Task description:
Below is a block of entries; repeat exactly the lines starting at the line that contains "3️⃣ Remove Bulk Users from an Azure AD Group" and ending at the line that contains "Uses HashiCorp Vault", both included.

Saved data entries:

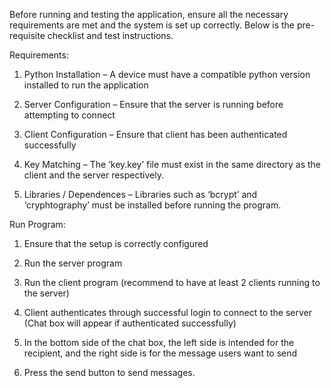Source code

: Before running and testing the application, ensure all the necessary requirements are met and the system is set up correctly. Below is the pre-requisite checklist and test instructions.

Requirements:
1.	Python Installation – A device must have a compatible python version installed to run the application

2.	Server Configuration – Ensure that the server is running before attempting to connect

3.	Client Configuration – Ensure that client has been authenticated successfully

4.	Key Matching – The ‘key.key’ file must exist in the same directory as the client and the server respectively.

5.	Libraries / Dependences – Libraries such as ‘bcrypt’ and ‘cryphtography’ must be installed before running the program.

Run Program:

1.	Ensure that the setup is correctly configured

2.	Run the server program

3.	Run the client program (recommend to have at least 2 clients running to the server)

4.	Client authenticates through successful login to connect to the server (Chat box will appear if authenticated successfully)

5.	In the bottom side of the chat box, the left side is intended for the recipient, and the right side is for the message users want to send
6.	Press the send button to send messages.
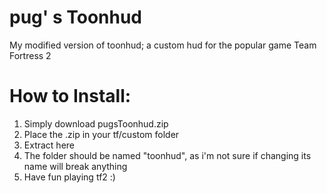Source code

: # pug' s Toonhud
My modified version of toonhud; a custom hud for the popular game Team Fortress 2

# How to Install:
1. Simply download pugsToonhud.zip
2. Place the .zip in your tf/custom folder
3. Extract here
4. The folder should be named "toonhud", as i'm not sure if changing its name will break anything
5. Have fun playing tf2 :)
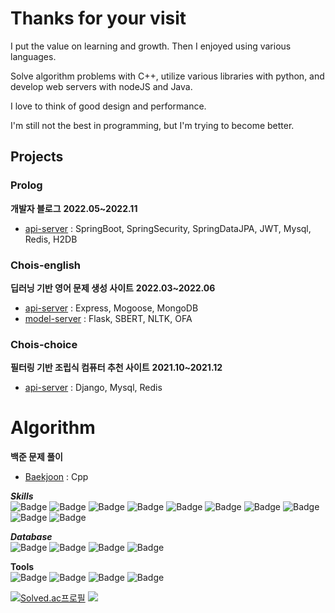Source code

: # Thanks for your visit   
I put the value on learning and growth. Then I enjoyed using various languages.   
   
Solve algorithm problems with C++, utilize various libraries with python, and develop web servers with nodeJS and Java.   
   
I love to think of good design and performance.   
   
I'm still not the best in programming, but I'm trying to become better.   
   

## Projects   
### Prolog   
__개발자 블로그__
__2022.05~2022.11__
* [api-server](https://github.com/bodyMist/prolog) : SpringBoot, SpringSecurity, SpringDataJPA, JWT, Mysql, Redis, H2DB

### Chois-english   
__딥러닝 기반 영어 문제 생성 사이트__
__2022.03~2022.06__
* [api-server](https://github.com/bodyMist/chois-english-back) : Express, Mogoose, MongoDB
* [model-server](https://github.com/bodyMist/chois-english-model) : Flask, SBERT, NLTK, OFA

### Chois-choice   
__필터링 기반 조립식 컴퓨터 추천 사이트__
__2021.10~2021.12__
* [api-server](https://github.com/bodyMist/chois-choice/tree/main/back) : Django, Mysql, Redis

Algorithm
=========
__백준 문제 풀이__
* [Baekjoon](https://github.com/bodyMist/Algorithm) : Cpp

   
___Skills___   
![Badge](https://img.shields.io/badge/Java-orange)
![Badge](https://img.shields.io/badge/Python-3776AB?logo=Python&logoColor=white)
![Badge](https://img.shields.io/badge/JavaScript-F7DF1E?logo=JavaScript&logoColor=white)
![Badge](https://img.shields.io/badge/Node.js-339933?logo=Node.js&logoColor=white)
![Badge](https://img.shields.io/badge/C++-00599C?logo=C%2B%2B&logoColor=white)
![Badge](https://img.shields.io/badge/Spring-6DB33F?logo=Spring&logoColor=white)
![Badge](https://img.shields.io/badge/SpringBoot-6DB33F?logo=SpringBoot&logoColor=white)
![Badge](https://img.shields.io/badge/SpringSecurity-6DB33F?logo=SpringSecurity&logoColor=white)
![Badge](https://img.shields.io/badge/Django-092E20?logo=Django&logoColor=white)
![Badge](https://img.shields.io/badge/Flask-000000?logo=Flask&logoColor=white)   
   
___Database___   
![Badge](https://img.shields.io/badge/MySQL-4479A1?logo=MySQL&logoColor=white)
![Badge](https://img.shields.io/badge/Redis-DC382D?logo=Redis&logoColor=white)
![Badge](https://img.shields.io/badge/MongoDB-47A248?logo=MongoDB&logoColor=white)
![Badge](https://img.shields.io/badge/OracleDatabase-F80000?logo=Oracle&logoColor=white)   
   
__Tools__   
![Badge](https://img.shields.io/badge/Git-F05032?logo=Git&logoColor=white)
![Badge](https://img.shields.io/badge/GitHub-181717?logo=GitHub&logoColor=white)
![Badge](https://img.shields.io/badge/Notion-000000?logo=Notion&logoColor=white)
![Badge](https://img.shields.io/badge/Slack-4A154B?logo=Slack&logoColor=white)
   
   
[![Solved.ac프로필](http://mazassumnida.wtf/api/v2/generate_badge?boj=sky834459)](https://solved.ac/sky834459)
  <img src="https://github-readme-stats.vercel.app/api/top-langs/?username=bodyMist&layout=compact"><br><br>
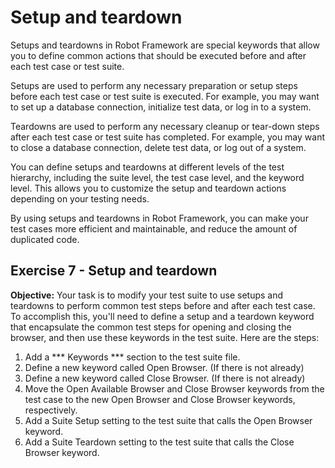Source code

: # Setup and teardown

Setups and teardowns in Robot Framework are special keywords that allow you to define common actions that should be executed before and after each test case or test suite.

Setups are used to perform any necessary preparation or setup steps before each test case or test suite is executed. For example, you may want to set up a database connection, initialize test data, or log in to a system.

Teardowns are used to perform any necessary cleanup or tear-down steps after each test case or test suite has completed. For example, you may want to close a database connection, delete test data, or log out of a system.

You can define setups and teardowns at different levels of the test hierarchy, including the suite level, the test case level, and the keyword level. This allows you to customize the setup and teardown actions depending on your testing needs.

By using setups and teardowns in Robot Framework, you can make your test cases more efficient and maintainable, and reduce the amount of duplicated code.

## Exercise 7 - Setup and teardown

**Objective:** Your task is to modify your test suite to use setups and teardowns to perform common test steps before and after each test case. To accomplish this, you'll need to define a setup and a teardown keyword that encapsulate the common test steps for opening and closing the browser, and then use these keywords in the test suite. Here are the steps:

1. Add a *** Keywords *** section to the test suite file.
2. Define a new keyword called Open Browser. (If there is not already)
3. Define a new keyword called Close Browser. (If there is not already)
4. Move the Open Available Browser and Close Browser keywords from the test case to the new Open Browser and Close Browser keywords, respectively.
6. Add a Suite Setup setting to the test suite that calls the Open Browser keyword.
7. Add a Suite Teardown setting to the test suite that calls the Close Browser keyword.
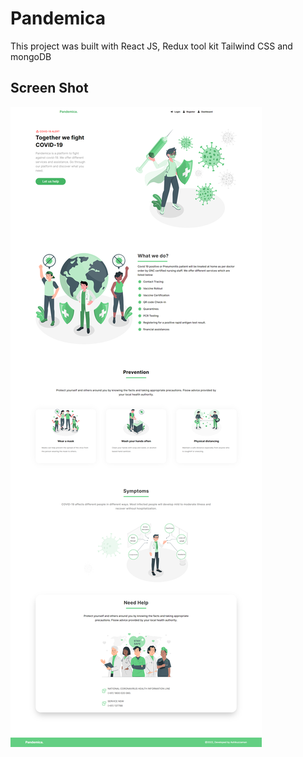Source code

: # Pandemica

This project was built with React JS, Redux tool kit Tailwind CSS and mongoDB

## Screen Shot

![desktop](./src/images/desktop.png)
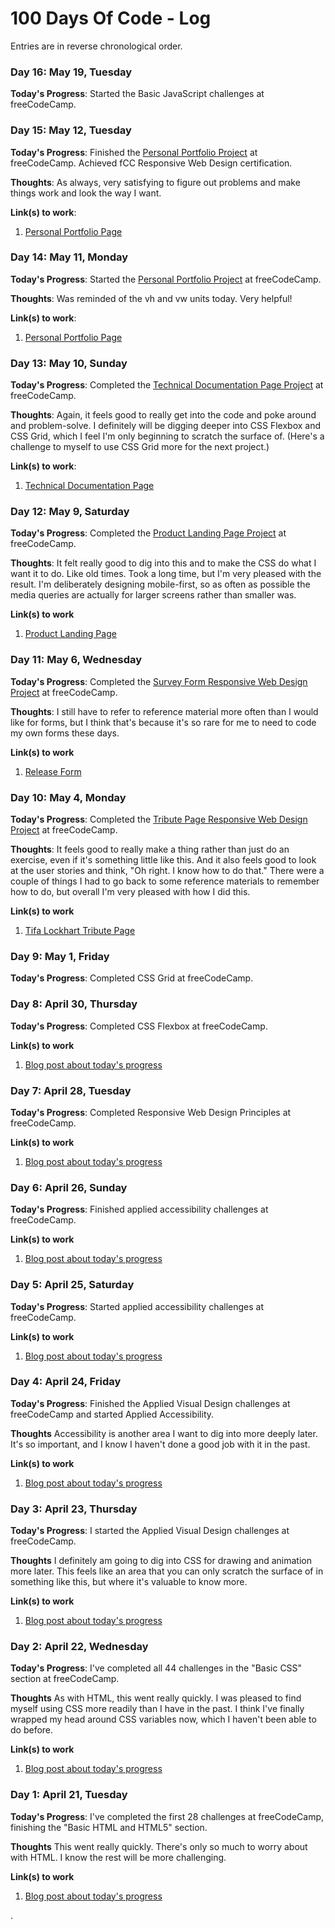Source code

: # 100 Days Of Code - Log
Entries are in reverse chronological order.

### Day 16: May 19, Tuesday
**Today's Progress**: Started the Basic JavaScript challenges at freeCodeCamp.

### Day 15: May 12, Tuesday
**Today's Progress**: Finished the [Personal Portfolio Project](https://www.freecodecamp.org/learn/responsive-web-design/responsive-web-design-projects/build-a-personal-portfolio-webpage) at freeCodeCamp. Achieved fCC Responsive Web Design certification.

**Thoughts**: As always, very satisfying to figure out problems and make things work and look the way I want.

**Link(s) to work**:
1. [Personal Portfolio Page](https://codepen.io/kimberlyhirsh/full/RwWJZjB)

### Day 14: May 11, Monday
**Today's Progress**: Started the [Personal Portfolio Project](https://www.freecodecamp.org/learn/responsive-web-design/responsive-web-design-projects/build-a-personal-portfolio-webpage) at freeCodeCamp.

**Thoughts**: Was reminded of the vh and vw units today. Very helpful!

**Link(s) to work**:
1. [Personal Portfolio Page](https://codepen.io/kimberlyhirsh/full/RwWJZjB)

### Day 13: May 10, Sunday
**Today's Progress**: Completed the [Technical Documentation Page Project](https://www.freecodecamp.org/learn/responsive-web-design/responsive-web-design-projects/build-a-technical-documentation-page) at freeCodeCamp.

**Thoughts**: Again, it feels good to really get into the code and poke around and problem-solve. I definitely will be digging deeper into CSS Flexbox and CSS Grid, which I feel I'm only beginning to scratch the surface of. (Here's a challenge to myself to use CSS Grid more for the next project.)

**Link(s) to work**:
1. [Technical Documentation Page](https://codepen.io/kimberlyhirsh/full/rNOvKbo)

### Day 12: May 9, Saturday
**Today's Progress**: Completed the [Product Landing Page Project](https://www.freecodecamp.org/learn/responsive-web-design/responsive-web-design-projects/build-a-product-landing-page) at freeCodeCamp.

**Thoughts**: It felt really good to dig into this and to make the CSS do what I want it to do. Like old times. Took a long time, but I'm very pleased with the result. I'm deliberately designing mobile-first, so as often as possible the media queries are actually for larger screens rather than smaller was.

**Link(s) to work**
1. [Product Landing Page](https://codepen.io/kimberlyhirsh/full/oNjdYrj)

### Day 11: May 6, Wednesday

**Today's Progress**: Completed the [Survey Form Responsive Web Design Project](https://www.freecodecamp.org/learn/responsive-web-design/responsive-web-design-projects/build-a-survey-form) at freeCodeCamp.

**Thoughts**: I still have to refer to reference material more often than I would like for forms, but I think that's because it's so rare for me to need to code my own forms these days.

**Link(s) to work**
1. [Release Form](https://codepen.io/kimberlyhirsh/full/NWGyvqG)

### Day 10: May 4, Monday

**Today's Progress**: Completed the [Tribute Page Responsive Web Design Project](https://www.freecodecamp.org/learn/responsive-web-design/responsive-web-design-projects/build-a-tribute-page) at freeCodeCamp.

**Thoughts**: It feels good to really make a thing rather than just do an exercise, even if it's something little like this. And it also feels good to look at the user stories and think, "Oh right. I know how to do that." There were a couple of things I had to go back to some reference materials to remember how to do, but overall I'm very pleased with how I did this.

**Link(s) to work**
1. [Tifa Lockhart Tribute Page](https://codepen.io/kimberlyhirsh/full/qBOpbqv)

### Day 9: May 1, Friday

**Today's Progress**: Completed CSS Grid at freeCodeCamp.

### Day 8: April 30, Thursday

**Today's Progress**: Completed CSS Flexbox at freeCodeCamp.

**Link(s) to work**
1. [Blog post about today's progress](https://kimberlyhirsh.com/2020/04/30/todays-daysofcode-progress.html)

### Day 7: April 28, Tuesday

**Today's Progress**: Completed Responsive Web Design Principles at freeCodeCamp.

**Link(s) to work**
1. [Blog post about today's progress](https://kimberlyhirsh.com/2020/04/30/todays-daysofcode-progress.html)

### Day 6: April 26, Sunday

**Today's Progress**: Finished applied accessibility challenges at freeCodeCamp.

**Link(s) to work**
1. [Blog post about today's progress](https://kimberlyhirsh.com/2020/04/30/todays-daysofcode-progress.html)

### Day 5: April 25, Saturday

**Today's Progress**: Started applied accessibility challenges at freeCodeCamp.

**Link(s) to work**
1. [Blog post about today's progress](https://kimberlyhirsh.com/2020/04/25/todays-daysofcode-progress.html)

### Day 4: April 24, Friday

**Today's Progress**: Finished the Applied Visual Design challenges at freeCodeCamp and started Applied Accessibility.

**Thoughts** Accessibility is another area I want to dig into more deeply later. It's so important, and I know I haven't done a good job with it in the past.

**Link(s) to work**
1. [Blog post about today's progress](https://kimberlyhirsh.com/2020/04/24/todays-daysofcode-progress.html)

### Day 3: April 23, Thursday

**Today's Progress**: I started the Applied Visual Design challenges at freeCodeCamp.

**Thoughts** I definitely am going to dig into CSS for drawing and animation more later. This feels like an area that you can only scratch the surface of in something like this, but where it's valuable to know more.

**Link(s) to work**
1. [Blog post about today's progress](https://kimberlyhirsh.com/2020/04/23/todays-daysofcode-progress.html)

### Day 2: April 22, Wednesday

**Today's Progress**: I've completed all 44 challenges in the "Basic CSS" section at freeCodeCamp.

**Thoughts** As with HTML, this went really quickly. I was pleased to find myself using CSS more readily than I have in the past. I think I've finally wrapped my head around CSS variables now, which I haven't been able to do before.

**Link(s) to work**
1. [Blog post about today's progress](https://kimberlyhirsh.com/2020/04/22/todays-daysofcode-progress.html)

### Day 1: April 21, Tuesday

**Today's Progress**: I've completed the first 28 challenges at freeCodeCamp, finishing the "Basic HTML and HTML5" section.

**Thoughts** This went really quickly. There's only so much to worry about with HTML. I know the rest will be more challenging.

**Link(s) to work**
1. [Blog post about today's progress](https://kimberlyhirsh.com/2020/04/21/daysofcode-round.html)

.
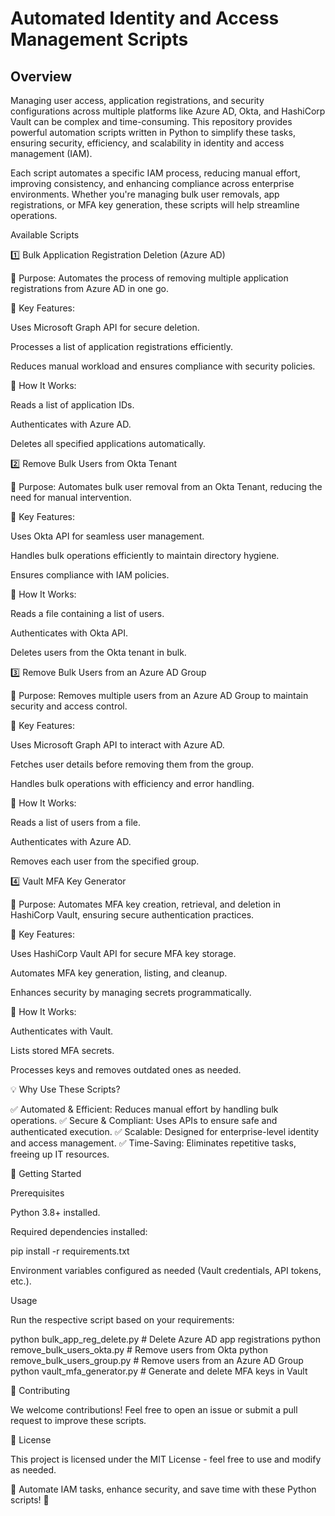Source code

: # Automated Identity and Access Management Scripts

## Overview

Managing user access, application registrations, and security configurations across multiple platforms like Azure AD, Okta, and HashiCorp Vault can be complex and time-consuming. This repository provides powerful automation scripts written in Python to simplify these tasks, ensuring security, efficiency, and scalability in identity and access management (IAM).

Each script automates a specific IAM process, reducing manual effort, improving consistency, and enhancing compliance across enterprise environments. Whether you're managing bulk user removals, app registrations, or MFA key generation, these scripts will help streamline operations.

Available Scripts

1️⃣ Bulk Application Registration Deletion (Azure AD)

🔹 Purpose: Automates the process of removing multiple application registrations from Azure AD in one go.

🔹 Key Features:

Uses Microsoft Graph API for secure deletion.

Processes a list of application registrations efficiently.

Reduces manual workload and ensures compliance with security policies.

🔹 How It Works:

Reads a list of application IDs.

Authenticates with Azure AD.

Deletes all specified applications automatically.

2️⃣ Remove Bulk Users from Okta Tenant

🔹 Purpose: Automates bulk user removal from an Okta Tenant, reducing the need for manual intervention.

🔹 Key Features:

Uses Okta API for seamless user management.

Handles bulk operations efficiently to maintain directory hygiene.

Ensures compliance with IAM policies.

🔹 How It Works:

Reads a file containing a list of users.

Authenticates with Okta API.

Deletes users from the Okta tenant in bulk.

3️⃣ Remove Bulk Users from an Azure AD Group

🔹 Purpose: Removes multiple users from an Azure AD Group to maintain security and access control.

🔹 Key Features:

Uses Microsoft Graph API to interact with Azure AD.

Fetches user details before removing them from the group.

Handles bulk operations with efficiency and error handling.

🔹 How It Works:

Reads a list of users from a file.

Authenticates with Azure AD.

Removes each user from the specified group.

4️⃣ Vault MFA Key Generator

🔹 Purpose: Automates MFA key creation, retrieval, and deletion in HashiCorp Vault, ensuring secure authentication practices.

🔹 Key Features:

Uses HashiCorp Vault API for secure MFA key storage.

Automates MFA key generation, listing, and cleanup.

Enhances security by managing secrets programmatically.

🔹 How It Works:

Authenticates with Vault.

Lists stored MFA secrets.

Processes keys and removes outdated ones as needed.

💡 Why Use These Scripts?

✅ Automated & Efficient: Reduces manual effort by handling bulk operations.
✅ Secure & Compliant: Uses APIs to ensure safe and authenticated execution.
✅ Scalable: Designed for enterprise-level identity and access management.
✅ Time-Saving: Eliminates repetitive tasks, freeing up IT resources.

🚀 Getting Started

Prerequisites

Python 3.8+ installed.

Required dependencies installed:

pip install -r requirements.txt

Environment variables configured as needed (Vault credentials, API tokens, etc.).

Usage

Run the respective script based on your requirements:

python bulk_app_reg_delete.py  # Delete Azure AD app registrations
python remove_bulk_users_okta.py  # Remove users from Okta
python remove_bulk_users_group.py  # Remove users from an Azure AD Group
python vault_mfa_generator.py  # Generate and delete MFA keys in Vault

🤝 Contributing

We welcome contributions! Feel free to open an issue or submit a pull request to improve these scripts.

📜 License

This project is licensed under the MIT License - feel free to use and modify as needed.

🚀 Automate IAM tasks, enhance security, and save time with these Python scripts! 🔐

Result for this exercise:
3️⃣ Remove Bulk Users from an Azure AD Group

🔹 Purpose: Removes multiple users from an Azure AD Group to maintain security and access control.

🔹 Key Features:

Uses Microsoft Graph API to interact with Azure AD.

Fetches user details before removing them from the group.

Handles bulk operations with efficiency and error handling.

🔹 How It Works:

Reads a list of users from a file.

Authenticates with Azure AD.

Removes each user from the specified group.

4️⃣ Vault MFA Key Generator

🔹 Purpose: Automates MFA key creation, retrieval, and deletion in HashiCorp Vault, ensuring secure authentication practices.

🔹 Key Features:

Uses HashiCorp Vault API for secure MFA key storage.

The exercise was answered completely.